• India is responsible for 0.08 degrees Celsius of warming from the 1850s through 2021, a new study estimated.
  • India’s emissions of carbon dioxide (CO2), methane (CH4) and nitrous oxide (N2O) from 1851-2021 have resulted in 0.04°C, 0.03°C and 0.006°C of global warming over pre-industrial levels, respectively.
  • Overall, the country ranks fifth among the top 10 contributors to warming.
  • Since 2005, India climbed to the fifth spot from the 10th. China, too, rose to the second position after overtaking Russia.

Global Position:

  • The United States topped the list of countries, with a contribution of 0.28°C (17.3 per cent) of rise in temperature.
  • China stood second with 0.20°C (12.3 per cent) of warming, followed by Russia’s 0.10°C (6.1 per cent), Brazil’s 0.08°C (4.9 per cent) and India’s 0.08°C (4.8 per cent).

Significance of the study:

  • By focussing on the three gases that most countries include in their Nationally Determined Contributions, this dataset is uniquely positioned to informing climate policy and benchmarking.
  • It should become a living resource for continually tracking contributions to climate change and, more importantly, how those are changing.
  • Tracking national contributions to climate change can help understand the burden of responsibility carried by each country.
  • It can also further inform the design of international policies that pursue equitable decarbonisation pathways.

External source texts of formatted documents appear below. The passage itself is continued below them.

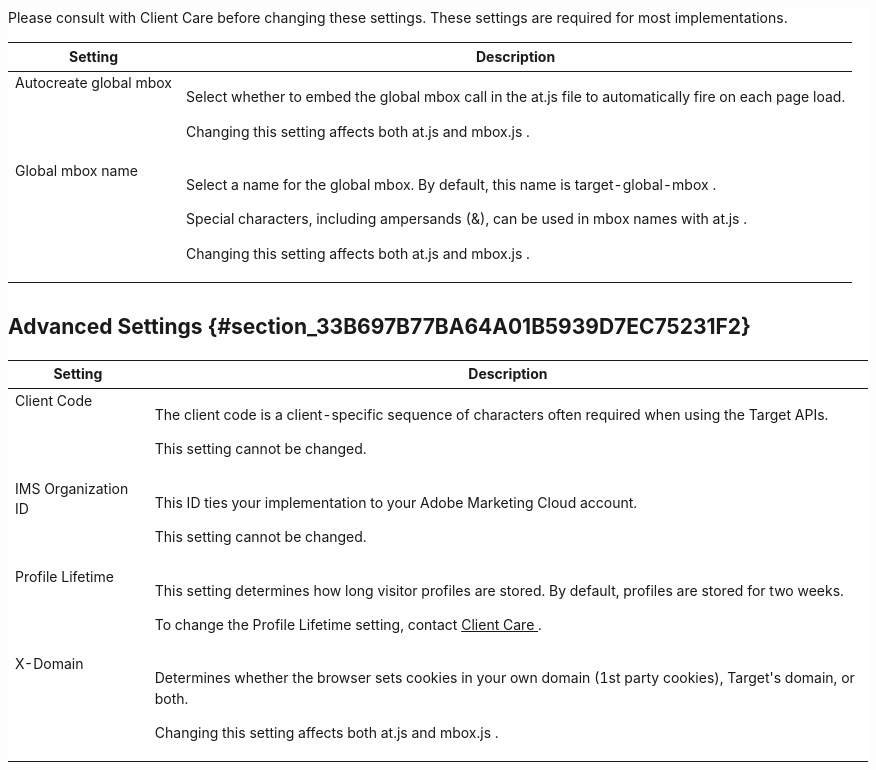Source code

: Please consult with Client Care before changing these settings. These settings are required for most implementations.


<table id="table_51A0B36B374A4F2FA36ADCFE05E4F28C"> 
 <thead> 
  <tr> 
   <th colname="col1" class="entry"> Setting </th> 
   <th colname="col2" class="entry"> Description </th> 
  </tr> 
 </thead>
 <tbody> 
  <tr> 
   <td colname="col1"> Autocreate global mbox </td> 
   <td colname="col2"> <p>Select whether to embed the global mbox call in the <span class="filepath"> at.js </span> file to automatically fire on each page load. </p> <p>Changing this setting affects both <span class="filepath"> at.js </span> and <span class="filepath"> mbox.js </span>. </p> </td> 
  </tr> 
  <tr> 
   <td colname="col1"> Global mbox name </td> 
   <td colname="col2"> <p>Select a name for the global mbox. By default, this name is <span class="codeph"> target-global-mbox </span>. </p> <p> Special characters, including ampersands (&amp;), can be used in mbox names with <span class="codeph"> at.js </span>. </p> <p>Changing this setting affects both <span class="filepath"> at.js </span> and <span class="filepath"> mbox.js </span>. </p> </td> 
  </tr> 
 </tbody> 
</table>


## Advanced Settings {#section_33B697B77BA64A01B5939D7EC75231F2}



<table id="table_AFA97284FD5B4495A0CBE7B9A1C0EBE2"> 
 <thead> 
  <tr> 
   <th colname="col1" class="entry"> Setting </th> 
   <th colname="col2" class="entry"> Description </th> 
  </tr> 
 </thead>
 <tbody> 
  <tr> 
   <td colname="col1"> Client Code </td> 
   <td colname="col2"> <p>The client code is a client-specific sequence of characters often required when using the <span class="keyword"> Target </span> APIs. </p> <p>This setting cannot be changed.</p> </td> 
  </tr> 
  <tr> 
   <td colname="col1"> IMS Organization ID </td> 
   <td colname="col2"> <p> This ID ties your implementation to your <span class="keyword"> Adobe Marketing Cloud </span> account. </p> <p>This setting cannot be changed.</p> </td> 
  </tr> 
  <tr> 
   <td colname="col1"> Profile Lifetime </td> 
   <td colname="col2"> <p>This setting determines how long visitor profiles are stored. By default, profiles are stored for two weeks.</p> <p>To change the <span class="wintitle"> Profile Lifetime </span> setting, contact <a href="http://helpx.adobe.com/marketing-cloud/contact-support.html" format="http" scope="external"> Client Care </a>. </p> </td> 
  </tr> 
  <tr> 
   <td colname="col1"> X-Domain </td> 
   <td colname="col2"> <p>Determines whether the browser sets cookies in your own domain (1st party cookies), Target's domain, or both.</p> <p>Changing this setting affects both <span class="filepath"> at.js </span> and <span class="filepath"> mbox.js </span>. </p> </td> 
  </tr> 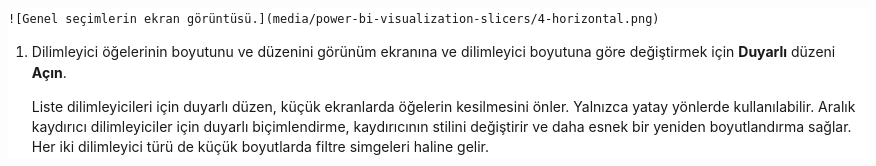     ![Genel seçimlerin ekran görüntüsü.](media/power-bi-visualization-slicers/4-horizontal.png)
    
1. Dilimleyici öğelerinin boyutunu ve düzenini görünüm ekranına ve dilimleyici boyutuna göre değiştirmek için **Duyarlı** düzeni **Açın**. 

    Liste dilimleyicileri için duyarlı düzen, küçük ekranlarda öğelerin kesilmesini önler. Yalnızca yatay yönlerde kullanılabilir. Aralık kaydırıcı dilimleyiciler için duyarlı biçimlendirme, kaydırıcının stilini değiştirir ve daha esnek bir yeniden boyutlandırma sağlar. Her iki dilimleyici türü de küçük boyutlarda filtre simgeleri haline gelir.
    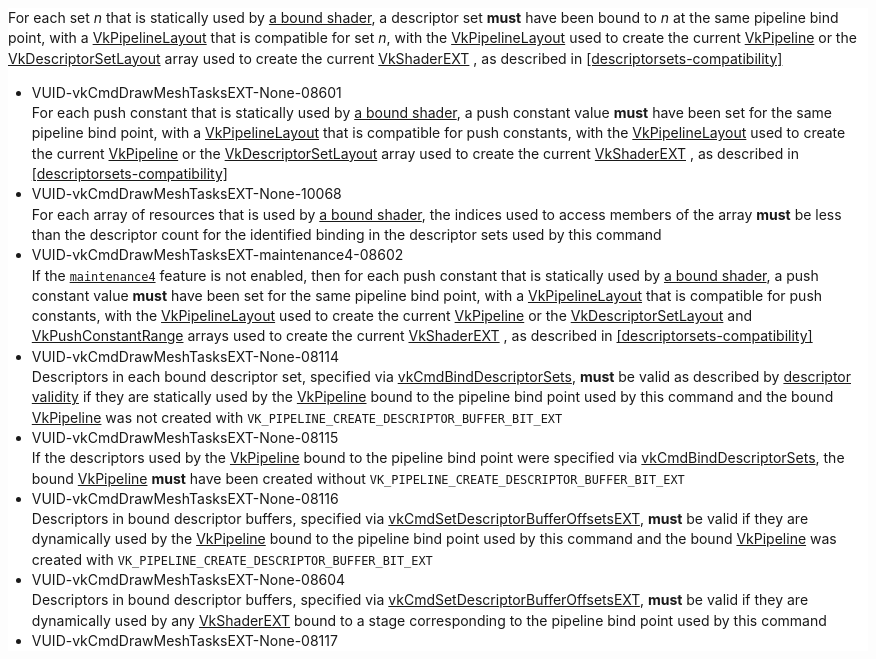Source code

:   For each set *n* that is statically used by [a bound shader](#shaders-binding), a descriptor set **must** have been bound to *n* at the same pipeline bind point, with a [VkPipelineLayout](https://registry.khronos.org/vulkan/specs/latest/man/html/VkPipelineLayout.html) that is compatible for set *n*, with the [VkPipelineLayout](https://registry.khronos.org/vulkan/specs/latest/man/html/VkPipelineLayout.html) used to create the current [VkPipeline](https://registry.khronos.org/vulkan/specs/latest/man/html/VkPipeline.html) or the [VkDescriptorSetLayout](https://registry.khronos.org/vulkan/specs/latest/man/html/VkDescriptorSetLayout.html) array used to create the current [VkShaderEXT](https://registry.khronos.org/vulkan/specs/latest/man/html/VkShaderEXT.html) , as described in [\[descriptorsets-compatibility\]](#descriptorsets-compatibility)
- [](#VUID-vkCmdDrawMeshTasksEXT-None-08601)VUID-vkCmdDrawMeshTasksEXT-None-08601  
  For each push constant that is statically used by [a bound shader](#shaders-binding), a push constant value **must** have been set for the same pipeline bind point, with a [VkPipelineLayout](https://registry.khronos.org/vulkan/specs/latest/man/html/VkPipelineLayout.html) that is compatible for push constants, with the [VkPipelineLayout](https://registry.khronos.org/vulkan/specs/latest/man/html/VkPipelineLayout.html) used to create the current [VkPipeline](https://registry.khronos.org/vulkan/specs/latest/man/html/VkPipeline.html) or the [VkDescriptorSetLayout](https://registry.khronos.org/vulkan/specs/latest/man/html/VkDescriptorSetLayout.html) array used to create the current [VkShaderEXT](https://registry.khronos.org/vulkan/specs/latest/man/html/VkShaderEXT.html) , as described in [\[descriptorsets-compatibility\]](#descriptorsets-compatibility)
- [](#VUID-vkCmdDrawMeshTasksEXT-None-10068)VUID-vkCmdDrawMeshTasksEXT-None-10068  
  For each array of resources that is used by [a bound shader](#shaders-binding), the indices used to access members of the array **must** be less than the descriptor count for the identified binding in the descriptor sets used by this command
- [](#VUID-vkCmdDrawMeshTasksEXT-maintenance4-08602)VUID-vkCmdDrawMeshTasksEXT-maintenance4-08602  
  If the [`maintenance4`](#features-maintenance4) feature is not enabled, then for each push constant that is statically used by [a bound shader](#shaders-binding), a push constant value **must** have been set for the same pipeline bind point, with a [VkPipelineLayout](https://registry.khronos.org/vulkan/specs/latest/man/html/VkPipelineLayout.html) that is compatible for push constants, with the [VkPipelineLayout](https://registry.khronos.org/vulkan/specs/latest/man/html/VkPipelineLayout.html) used to create the current [VkPipeline](https://registry.khronos.org/vulkan/specs/latest/man/html/VkPipeline.html) or the [VkDescriptorSetLayout](https://registry.khronos.org/vulkan/specs/latest/man/html/VkDescriptorSetLayout.html) and [VkPushConstantRange](https://registry.khronos.org/vulkan/specs/latest/man/html/VkPushConstantRange.html) arrays used to create the current [VkShaderEXT](https://registry.khronos.org/vulkan/specs/latest/man/html/VkShaderEXT.html) , as described in [\[descriptorsets-compatibility\]](#descriptorsets-compatibility)
- [](#VUID-vkCmdDrawMeshTasksEXT-None-08114)VUID-vkCmdDrawMeshTasksEXT-None-08114  
  Descriptors in each bound descriptor set, specified via [vkCmdBindDescriptorSets](https://registry.khronos.org/vulkan/specs/latest/man/html/vkCmdBindDescriptorSets.html), **must** be valid as described by [descriptor validity](#descriptor-validity) if they are statically used by the [VkPipeline](https://registry.khronos.org/vulkan/specs/latest/man/html/VkPipeline.html) bound to the pipeline bind point used by this command and the bound [VkPipeline](https://registry.khronos.org/vulkan/specs/latest/man/html/VkPipeline.html) was not created with `VK_PIPELINE_CREATE_DESCRIPTOR_BUFFER_BIT_EXT`
- [](#VUID-vkCmdDrawMeshTasksEXT-None-08115)VUID-vkCmdDrawMeshTasksEXT-None-08115  
  If the descriptors used by the [VkPipeline](https://registry.khronos.org/vulkan/specs/latest/man/html/VkPipeline.html) bound to the pipeline bind point were specified via [vkCmdBindDescriptorSets](https://registry.khronos.org/vulkan/specs/latest/man/html/vkCmdBindDescriptorSets.html), the bound [VkPipeline](https://registry.khronos.org/vulkan/specs/latest/man/html/VkPipeline.html) **must** have been created without `VK_PIPELINE_CREATE_DESCRIPTOR_BUFFER_BIT_EXT`
- [](#VUID-vkCmdDrawMeshTasksEXT-None-08116)VUID-vkCmdDrawMeshTasksEXT-None-08116  
  Descriptors in bound descriptor buffers, specified via [vkCmdSetDescriptorBufferOffsetsEXT](https://registry.khronos.org/vulkan/specs/latest/man/html/vkCmdSetDescriptorBufferOffsetsEXT.html), **must** be valid if they are dynamically used by the [VkPipeline](https://registry.khronos.org/vulkan/specs/latest/man/html/VkPipeline.html) bound to the pipeline bind point used by this command and the bound [VkPipeline](https://registry.khronos.org/vulkan/specs/latest/man/html/VkPipeline.html) was created with `VK_PIPELINE_CREATE_DESCRIPTOR_BUFFER_BIT_EXT`
- [](#VUID-vkCmdDrawMeshTasksEXT-None-08604)VUID-vkCmdDrawMeshTasksEXT-None-08604  
  Descriptors in bound descriptor buffers, specified via [vkCmdSetDescriptorBufferOffsetsEXT](https://registry.khronos.org/vulkan/specs/latest/man/html/vkCmdSetDescriptorBufferOffsetsEXT.html), **must** be valid if they are dynamically used by any [VkShaderEXT](https://registry.khronos.org/vulkan/specs/latest/man/html/VkShaderEXT.html) bound to a stage corresponding to the pipeline bind point used by this command
- [](#VUID-vkCmdDrawMeshTasksEXT-None-08117)VUID-vkCmdDrawMeshTasksEXT-None-08117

Contribution of the three gases:

The analysis showed that CO2 is responsible for 1.11°C of warming compared to methane’s 0.41°C and nitrous oxide’s 0.08°C.

Contribution of land-use and forestry sector:

  • The land-use and forestry sector is a significant contributor in half the countries.
  • CO2 emissions from land use, land-use change and forestry (LULUCF) in Brazil led to 0.04°C of warming.
  • The LULUCF sector accounted for 38 per cent of the total warming from CH4 emissions and 72 per cent from N2O emissions between 1851-2021.
  • The contribution of India, China and Brazil towards warming due to CH4 and N2O increased by 110 per cent, 56 per cent and 55 per cent, respectively, compared to CO2-related warming alone.
  • Since 1992, the additional warming caused by global fossil fuel emissions has been over four times greater than the additional warming caused by land-use change.
What are Nationally Determined Contributions?

·        Nationally determined contributions (NDCs) are at the heart of the Paris Agreement and the achievement of its long-term goals.

·        NDCs embody efforts by each country to reduce national emissions and adapt to the impacts of climate change.

·        The Paris Agreement requires each Party to prepare, communicate and maintain successive nationally determined contributions (NDCs) that it intends to achieve.

·        The government of India has recently updated Nationally Determined Contributions (NDC) submitted by India to UNFCCC under the Paris Agreement. These include targets:

·        to reduce the Emissions intensity of its GDP by 45 percent by 2030, from 2005 level;

·        to achieve about 50 percent cumulative electric power installed capacity from non-fossil fuel-based energy resources by 2030

·        create an additional carbon sink of 2.5 to 3 billion tonnes of CO2 equivalent through additional forest and tree cover by 2030.